In meetings with clients over the last two months, the same question comes up over and over again: “How did your strategy outperform the S&P 500 Index over the last ten years when the market was so heavily tilted towards growth/tech stocks in the index?” Our answer is “We held our winners to a fault.” Here is how Zweig explains the importance of holding long-time winners to wealth creation:

That’s because, to earn such superior long-term results, you have to withstand bone-cracking short-term downdrafts along the way—something most fund managers can’t do.

He went on:

Surely only a professional investor can withstand that kind of pain? Au contraire, says Mr. Salem: “It’s potentially career-ending for a manager to hold such big interim losers. I wonder if any manager has ever been able to stay the entire course with stocks like these.

A dirty secret of the investment business is that fund managers don’t buy and hold—not because they don’t want to, but because they can’t.”

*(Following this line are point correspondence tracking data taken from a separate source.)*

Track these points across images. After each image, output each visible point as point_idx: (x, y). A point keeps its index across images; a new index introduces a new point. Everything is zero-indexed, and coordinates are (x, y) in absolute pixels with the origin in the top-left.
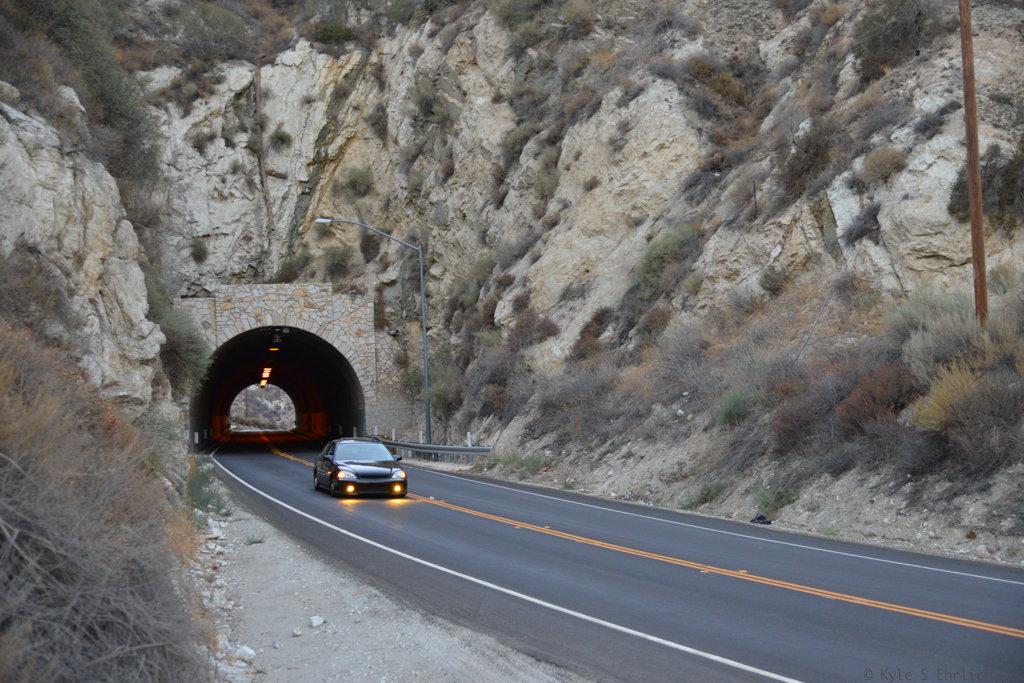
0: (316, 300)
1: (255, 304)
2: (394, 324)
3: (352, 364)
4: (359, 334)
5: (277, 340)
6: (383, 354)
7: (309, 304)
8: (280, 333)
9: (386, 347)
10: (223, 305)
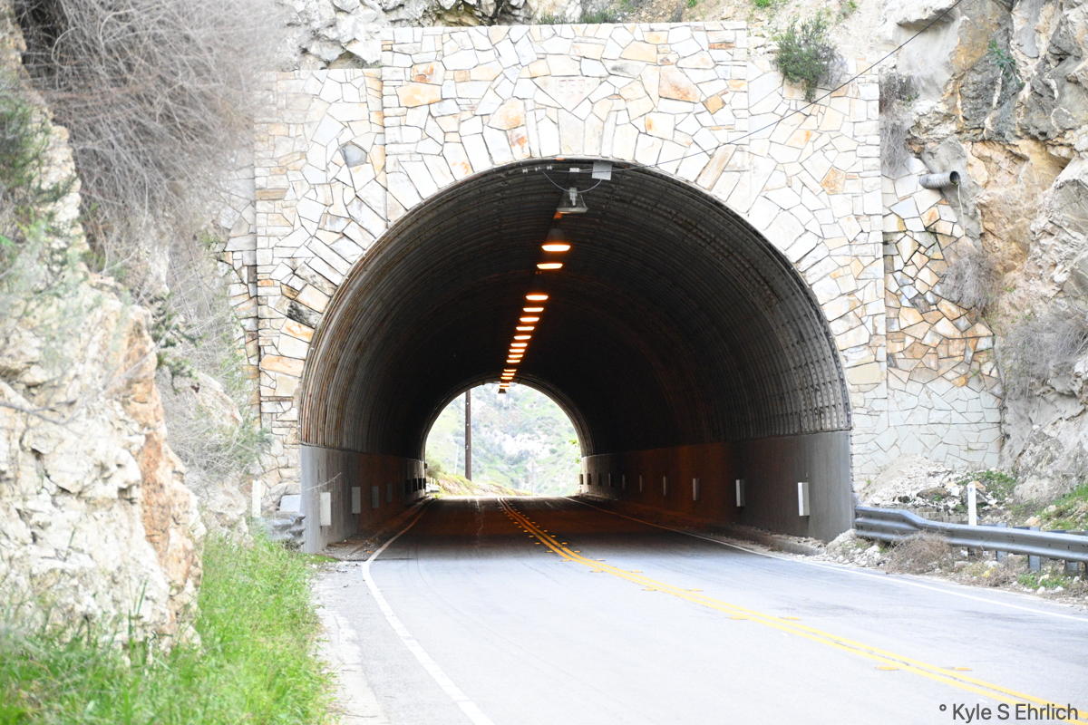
0: (698, 76)
1: (505, 89)
2: (942, 151)
3: (809, 279)
4: (829, 185)
5: (574, 203)
6: (906, 246)
7: (677, 89)
8: (584, 181)
9: (916, 226)
10: (406, 91)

Fortunately, for us, we are steeped in the discipline promoted by the great Fidelity Magellan manager, Peter Lynch, and Berkshire Hathaway’s Warren Buffett. Lynch set out looking for stocks that could go up ten-fold or more but had characteristics about them which caused investors to never fully embrace them. He owned Phillip Morris, the tobacco company, for decades as it stomped the S&P 500 and was despised the whole time. He bought Fannie Mae while it was misunderstood and held it during his 1977-1992 run of spectacular performance.

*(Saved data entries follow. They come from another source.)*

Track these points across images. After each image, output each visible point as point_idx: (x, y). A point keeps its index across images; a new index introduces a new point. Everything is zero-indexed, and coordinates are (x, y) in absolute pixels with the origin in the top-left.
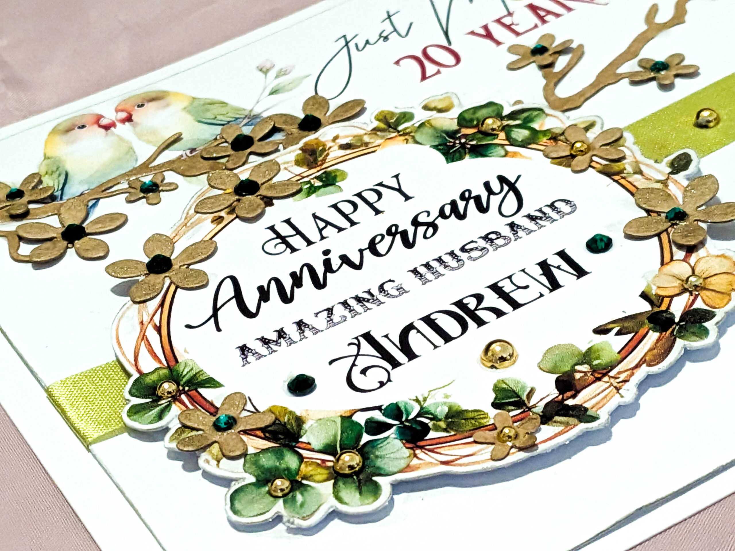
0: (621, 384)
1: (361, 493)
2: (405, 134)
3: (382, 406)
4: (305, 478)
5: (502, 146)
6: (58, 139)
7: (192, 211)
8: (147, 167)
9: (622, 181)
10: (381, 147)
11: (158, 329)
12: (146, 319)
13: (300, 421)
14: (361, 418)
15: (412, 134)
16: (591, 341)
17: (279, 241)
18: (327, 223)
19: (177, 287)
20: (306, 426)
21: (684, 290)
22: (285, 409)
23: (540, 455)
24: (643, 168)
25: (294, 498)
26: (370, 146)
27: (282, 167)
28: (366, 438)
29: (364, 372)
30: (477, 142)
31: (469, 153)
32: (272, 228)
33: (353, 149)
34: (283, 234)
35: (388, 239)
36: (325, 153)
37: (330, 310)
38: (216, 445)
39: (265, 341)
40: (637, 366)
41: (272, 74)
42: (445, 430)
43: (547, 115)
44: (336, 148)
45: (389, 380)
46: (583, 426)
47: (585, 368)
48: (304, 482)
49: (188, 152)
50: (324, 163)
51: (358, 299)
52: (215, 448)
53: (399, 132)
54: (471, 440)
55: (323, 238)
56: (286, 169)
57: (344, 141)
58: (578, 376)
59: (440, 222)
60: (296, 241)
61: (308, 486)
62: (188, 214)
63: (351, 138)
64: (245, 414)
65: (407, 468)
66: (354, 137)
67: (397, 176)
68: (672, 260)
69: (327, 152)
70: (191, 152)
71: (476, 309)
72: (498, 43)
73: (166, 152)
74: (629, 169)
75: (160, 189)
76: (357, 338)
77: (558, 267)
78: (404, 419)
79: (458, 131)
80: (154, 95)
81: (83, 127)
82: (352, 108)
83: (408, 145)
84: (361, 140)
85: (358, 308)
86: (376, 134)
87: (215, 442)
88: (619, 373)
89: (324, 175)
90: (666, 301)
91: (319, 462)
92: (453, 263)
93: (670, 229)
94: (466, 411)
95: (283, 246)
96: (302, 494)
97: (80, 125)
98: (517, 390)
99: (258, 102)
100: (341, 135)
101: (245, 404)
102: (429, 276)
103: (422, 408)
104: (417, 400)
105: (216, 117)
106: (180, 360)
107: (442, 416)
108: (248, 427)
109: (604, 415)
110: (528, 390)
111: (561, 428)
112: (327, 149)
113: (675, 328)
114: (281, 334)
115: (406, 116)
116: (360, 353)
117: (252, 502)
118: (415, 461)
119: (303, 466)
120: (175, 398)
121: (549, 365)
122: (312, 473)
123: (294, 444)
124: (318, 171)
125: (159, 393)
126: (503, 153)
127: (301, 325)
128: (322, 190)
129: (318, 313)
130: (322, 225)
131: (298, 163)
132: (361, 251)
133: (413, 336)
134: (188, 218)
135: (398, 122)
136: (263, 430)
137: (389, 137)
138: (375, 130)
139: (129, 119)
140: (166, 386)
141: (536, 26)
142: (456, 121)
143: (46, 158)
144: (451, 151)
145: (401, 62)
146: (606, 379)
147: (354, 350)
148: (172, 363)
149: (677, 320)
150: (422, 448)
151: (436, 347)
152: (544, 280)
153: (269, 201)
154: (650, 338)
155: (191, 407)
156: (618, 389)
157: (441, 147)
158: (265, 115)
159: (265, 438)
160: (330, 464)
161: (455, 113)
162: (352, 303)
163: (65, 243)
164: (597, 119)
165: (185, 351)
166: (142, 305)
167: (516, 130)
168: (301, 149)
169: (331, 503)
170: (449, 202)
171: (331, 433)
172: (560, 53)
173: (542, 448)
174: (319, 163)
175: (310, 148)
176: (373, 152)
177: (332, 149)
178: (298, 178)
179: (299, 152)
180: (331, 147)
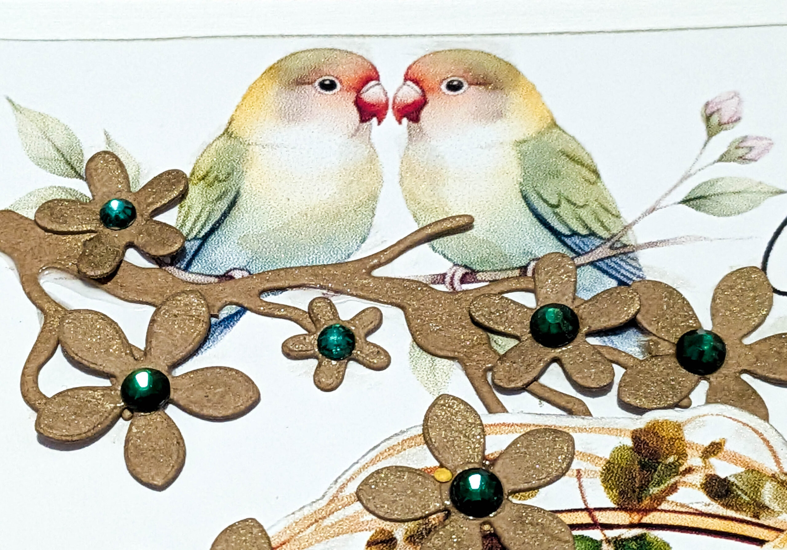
6: (274, 95)
10: (782, 536)
26: (764, 519)
27: (575, 465)
33: (727, 506)
36: (673, 481)
44: (697, 478)
50: (656, 510)
56: (579, 475)
57: (721, 469)
63: (740, 470)
66: (751, 470)
69: (677, 478)
81: (331, 85)
84: (756, 488)
89: (634, 545)
97: (328, 78)
100: (727, 445)
112: (682, 469)
124: (632, 526)
131: (610, 475)
168: (636, 436)
174: (646, 502)
175: (652, 442)
176: (761, 542)
177: (689, 478)
178: (585, 518)
179: (629, 443)
180: (689, 470)
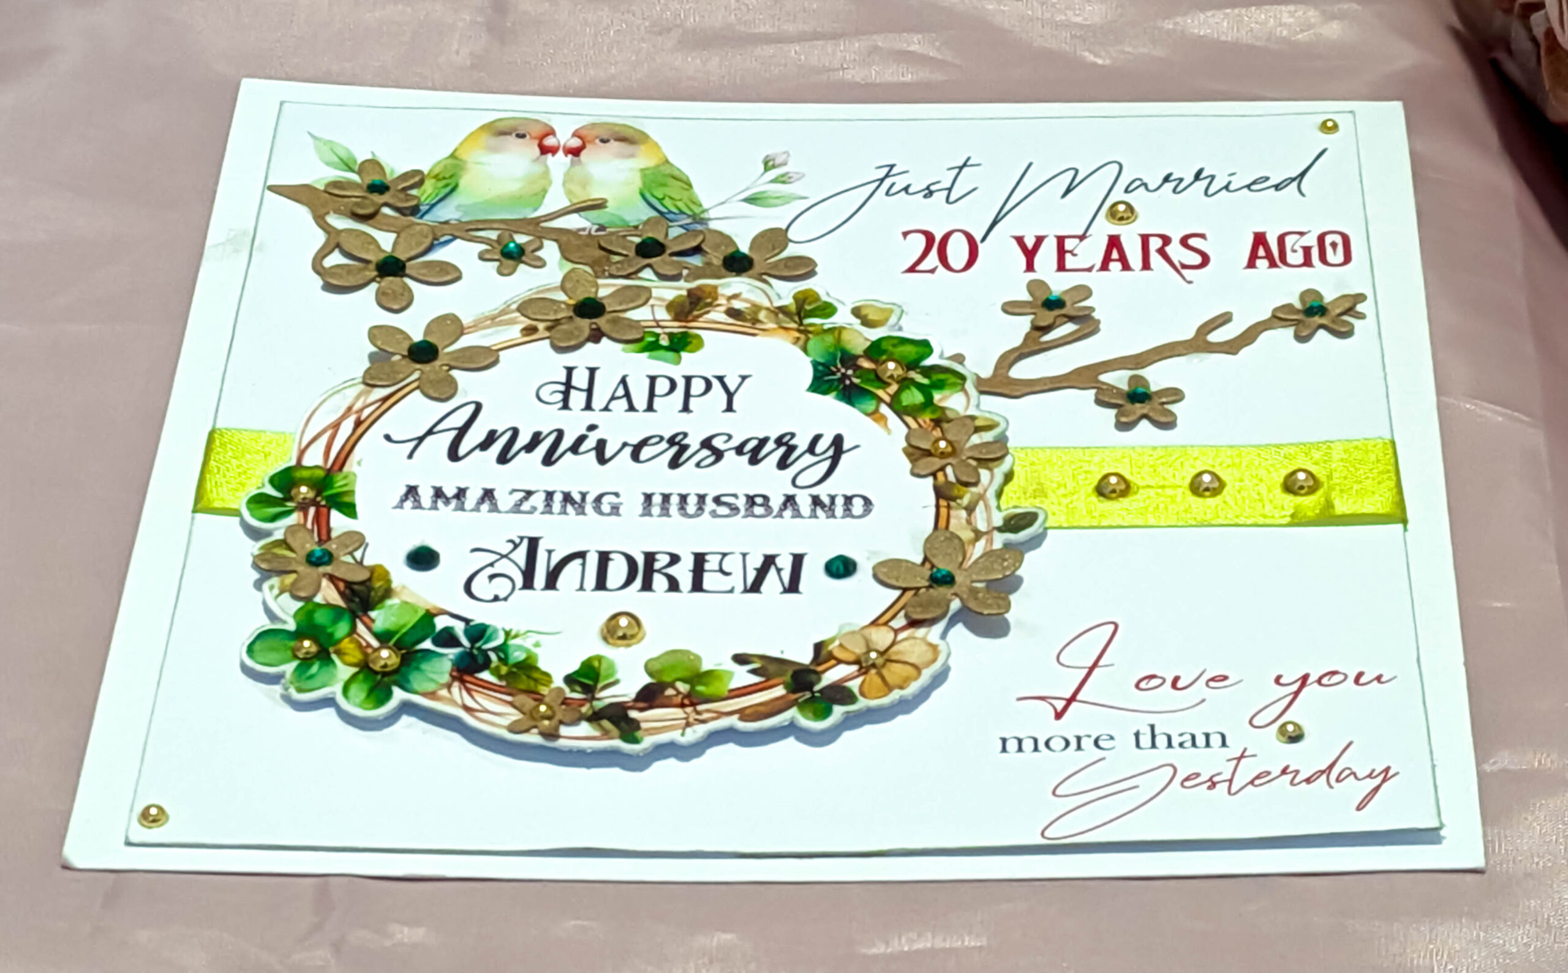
0: (696, 722)
1: (368, 696)
2: (805, 332)
3: (471, 620)
4: (339, 653)
5: (880, 400)
6: (485, 139)
7: (514, 306)
8: (538, 224)
9: (943, 511)
10: (767, 333)
11: (358, 423)
12: (358, 405)
13: (388, 593)
14: (441, 623)
15: (810, 335)
16: (720, 665)
17: (562, 388)
18: (627, 395)
19: (417, 388)
20: (389, 602)
21: (857, 662)
22: (387, 573)
23: (555, 749)
24: (980, 508)
25: (309, 666)
26: (758, 326)
27: (651, 302)
28: (427, 644)
29: (492, 577)
30: (860, 383)
31: (839, 391)
32: (570, 370)
33: (736, 319)
34: (575, 382)
35: (664, 445)
36: (707, 309)
37: (529, 494)
38: (293, 576)
39: (438, 493)
40: (730, 713)
41: (773, 174)
42: (500, 677)
43: (963, 390)
44: (723, 309)
45: (505, 599)
46: (618, 743)
47: (683, 687)
48: (334, 657)
49: (596, 227)
50: (694, 321)
51: (567, 498)
52: (290, 579)
53: (801, 324)
54: (509, 698)
55: (606, 409)
56: (652, 306)
57: (737, 305)
58: (670, 692)
59: (730, 456)
60: (577, 399)
61: (332, 662)
62: (509, 306)
63: (748, 305)
64: (348, 559)
65: (432, 695)
66: (754, 305)
67: (744, 378)
68: (886, 624)
70: (597, 230)
71: (659, 571)
72: (1030, 267)
73: (575, 216)
74: (965, 501)
75: (524, 258)
76: (522, 538)
77: (779, 570)
78: (478, 645)
79: (857, 357)
80: (628, 133)
81: (522, 136)
82: (795, 268)
83: (794, 346)
84: (756, 313)
85: (557, 506)
86: (776, 315)
87: (295, 572)
88: (708, 711)
89: (679, 336)
90: (833, 662)
91: (364, 644)
92: (691, 508)
93: (922, 591)
94: (537, 669)
95: (560, 397)
96: (320, 667)
97: (521, 132)
98: (603, 673)
99: (723, 203)
100: (744, 296)
101: (356, 549)
102: (656, 510)
103: (505, 643)
104: (507, 634)
105: (663, 199)
106: (346, 469)
107: (512, 661)
108: (337, 574)
109: (648, 742)
110: (611, 680)
111: (597, 733)
112: (714, 305)
113: (804, 696)
114: (461, 493)
115: (827, 310)
116: (511, 556)
117: (272, 649)
118: (444, 692)
119: (347, 640)
120: (303, 507)
121: (656, 666)
122: (347, 651)
123: (360, 614)
124: (679, 327)
125: (293, 492)
126: (872, 408)
127: (488, 494)
128: (662, 353)
129: (514, 491)
130: (621, 392)
131: (671, 307)
132: (625, 445)
133: (575, 565)
134: (503, 312)
135: (812, 314)
136: (349, 584)
137: (785, 326)
138: (782, 310)
139: (576, 152)
140: (304, 489)
141: (1090, 270)
142: (868, 344)
143: (453, 156)
144: (826, 378)
145: (909, 237)
146: (689, 710)
147: (506, 548)
148: (336, 467)
149: (817, 688)
150: (463, 682)
151: (581, 588)
152: (751, 576)
153: (596, 336)
154: (771, 693)
155: (309, 525)
156: (688, 725)
157: (820, 368)
158: (713, 225)
159: (342, 594)
160: (370, 651)
161: (874, 334)
162: (558, 498)
163: (375, 273)
164: (1003, 425)
165: (359, 463)
166: (368, 388)
167: (914, 389)
168: (690, 291)
169: (335, 690)
170: (761, 436)
171: (402, 622)
172: (1071, 319)
173: (561, 743)
174: (690, 318)
175: (699, 293)
176: (753, 335)
177: (718, 308)
178: (654, 324)
179: (684, 293)
180: (719, 305)
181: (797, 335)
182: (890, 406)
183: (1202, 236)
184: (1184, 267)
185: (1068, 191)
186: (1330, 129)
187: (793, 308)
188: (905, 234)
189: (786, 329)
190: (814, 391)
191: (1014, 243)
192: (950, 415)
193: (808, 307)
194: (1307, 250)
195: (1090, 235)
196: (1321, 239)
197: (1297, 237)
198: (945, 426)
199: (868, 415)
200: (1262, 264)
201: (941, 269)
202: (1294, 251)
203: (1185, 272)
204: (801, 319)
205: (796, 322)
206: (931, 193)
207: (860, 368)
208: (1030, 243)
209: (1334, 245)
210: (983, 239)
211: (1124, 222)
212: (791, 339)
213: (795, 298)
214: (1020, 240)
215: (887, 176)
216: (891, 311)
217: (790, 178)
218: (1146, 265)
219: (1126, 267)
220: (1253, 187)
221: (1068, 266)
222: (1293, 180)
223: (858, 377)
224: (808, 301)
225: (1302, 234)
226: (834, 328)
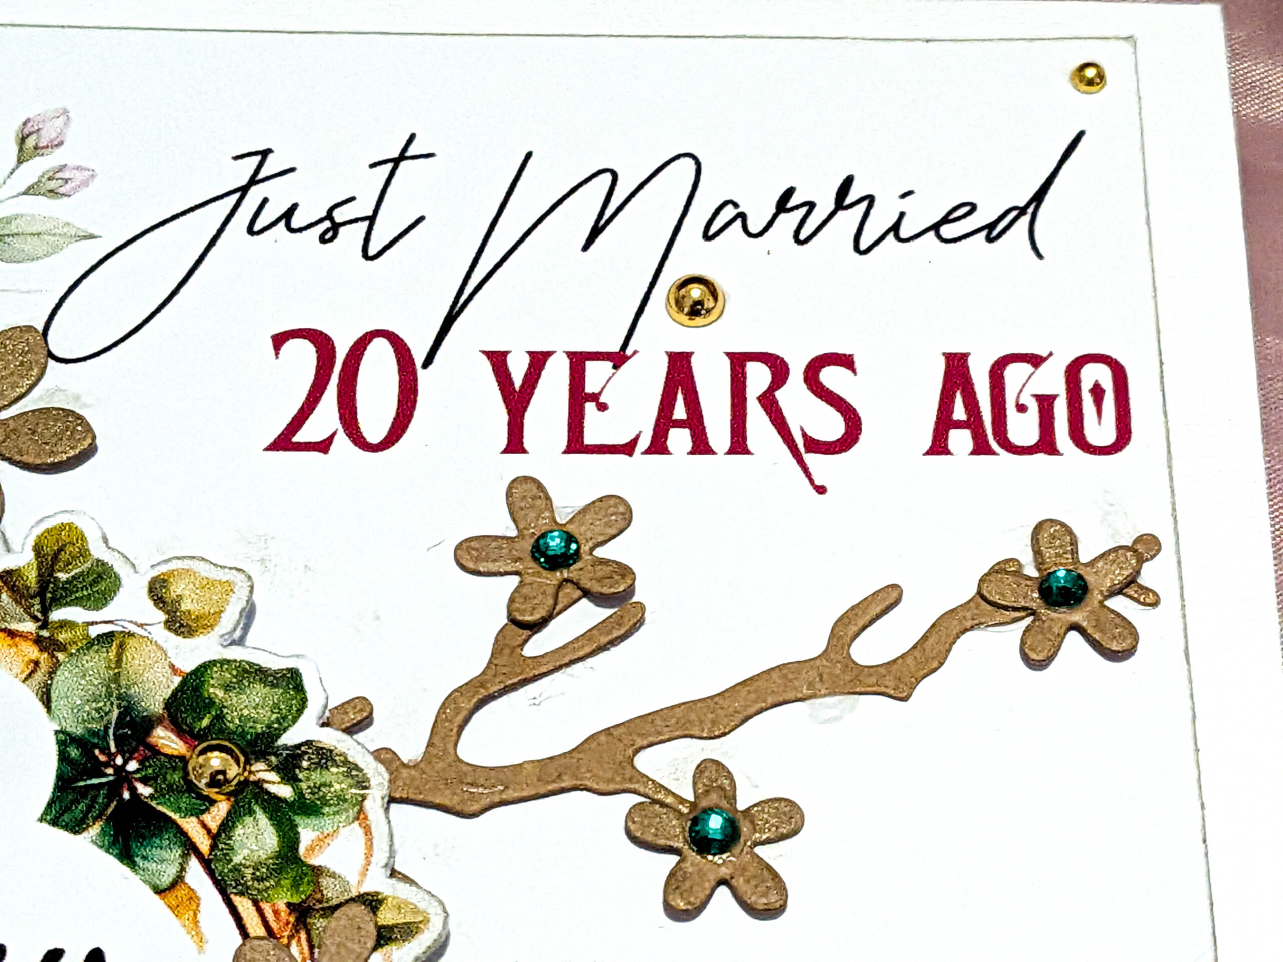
5: (190, 847)
15: (61, 656)
30: (152, 797)
41: (32, 170)
43: (361, 816)
53: (44, 623)
72: (515, 440)
79: (148, 724)
82: (52, 445)
83: (23, 687)
115: (100, 583)
126: (169, 873)
135: (68, 593)
137: (14, 626)
141: (628, 449)
142: (177, 680)
144: (83, 783)
157: (74, 752)
161: (192, 654)
167: (260, 815)
172: (588, 594)
181: (32, 652)
182: (207, 864)
183: (846, 361)
184: (814, 446)
185: (596, 232)
186: (1090, 82)
187: (32, 577)
188: (279, 340)
189: (12, 634)
190: (54, 823)
191: (486, 366)
192: (331, 892)
193: (63, 576)
194: (1046, 403)
195: (635, 352)
196: (1073, 371)
197: (1027, 368)
198: (318, 923)
199: (159, 891)
200: (960, 440)
201: (342, 441)
202: (1022, 408)
203: (811, 459)
204: (45, 611)
205: (35, 618)
206: (336, 228)
207: (155, 751)
208: (518, 369)
209: (1097, 392)
210: (428, 361)
211: (699, 320)
212: (20, 667)
213: (38, 549)
214: (498, 360)
215: (253, 181)
216: (228, 588)
217: (66, 181)
218: (739, 446)
219: (701, 446)
220: (947, 231)
221: (590, 439)
222: (1022, 211)
223: (145, 781)
224: (64, 556)
225: (1036, 361)
226: (110, 635)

We have owned eBay (EBAY) for 12 years. It has been hated constantly and treated like an ugly stepchild since we bought the shares. Since November of 2008, when it traded at $11 per share, it has grown to be one share of eBay at $35.55 and one share of PayPal (PYPL) at $109.60. This means that we have made 13.19 times our money since then. We will reiterate how hated eBay is. They recently sold StubHub for 13 times what they paid for it and the media painted a negative picture of eBay that day for not being Amazon (AMZN) during that same time period.

This is at the heart of what Lynch and Buffett taught us! We are not geniuses at figuring out who the best growth companies will be in a stock market that craves growth companies. However, we can buy stocks like eBay, American Express (AXP) and Target when they get deep in the investor doghouse and hope they don’t ever get extremely popular to the point of requiring being sold. We call that popularity “maniacal pricing.”

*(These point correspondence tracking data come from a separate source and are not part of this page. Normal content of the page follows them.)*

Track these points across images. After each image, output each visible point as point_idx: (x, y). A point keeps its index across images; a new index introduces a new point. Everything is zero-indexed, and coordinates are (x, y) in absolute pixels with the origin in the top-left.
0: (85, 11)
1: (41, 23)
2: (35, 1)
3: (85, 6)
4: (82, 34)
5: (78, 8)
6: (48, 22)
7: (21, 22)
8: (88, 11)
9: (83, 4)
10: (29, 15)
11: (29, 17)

Buffett has said his favorite holding period is forever and he has owned many of his holdings for decades. He also is happy to share that his biggest mistake was selling 5% of Disney at a 50% gain in 1966. Disney has gone up about 2,500 times its price of 7 cents per share in 1962 with dividends reinvested. Disney is the most expensive it has been since we bought it 12 years ago and we believe it will probably correct sharply when this growth-oriented market gets a big comeuppance. Remember, you don’t get rich paying the capital gains tax and long holding periods enhance taxation.

JPMorgan is still very reasonable due to the hatred for banks (Occupy Wall Street and Occupy Senator Warren’s office) that developed ten years ago in the aftermath of the financial crisis. Target trades at a huge price-to-earnings discount to Costco (COST) and we feel has as bright a future!

We will stick to our stock picking discipline and continue to hold winners to a fault. In today’s environment, this means the stock Occidental Petroleum (OXY) looks very attractive. In a world of ESG investing, even if they do well in the next ten years, they will probably never get into favor because they produce hydrocarbons. For value investors like us, having a multi-decade winner that you can sit through the corrections with is a Godsend.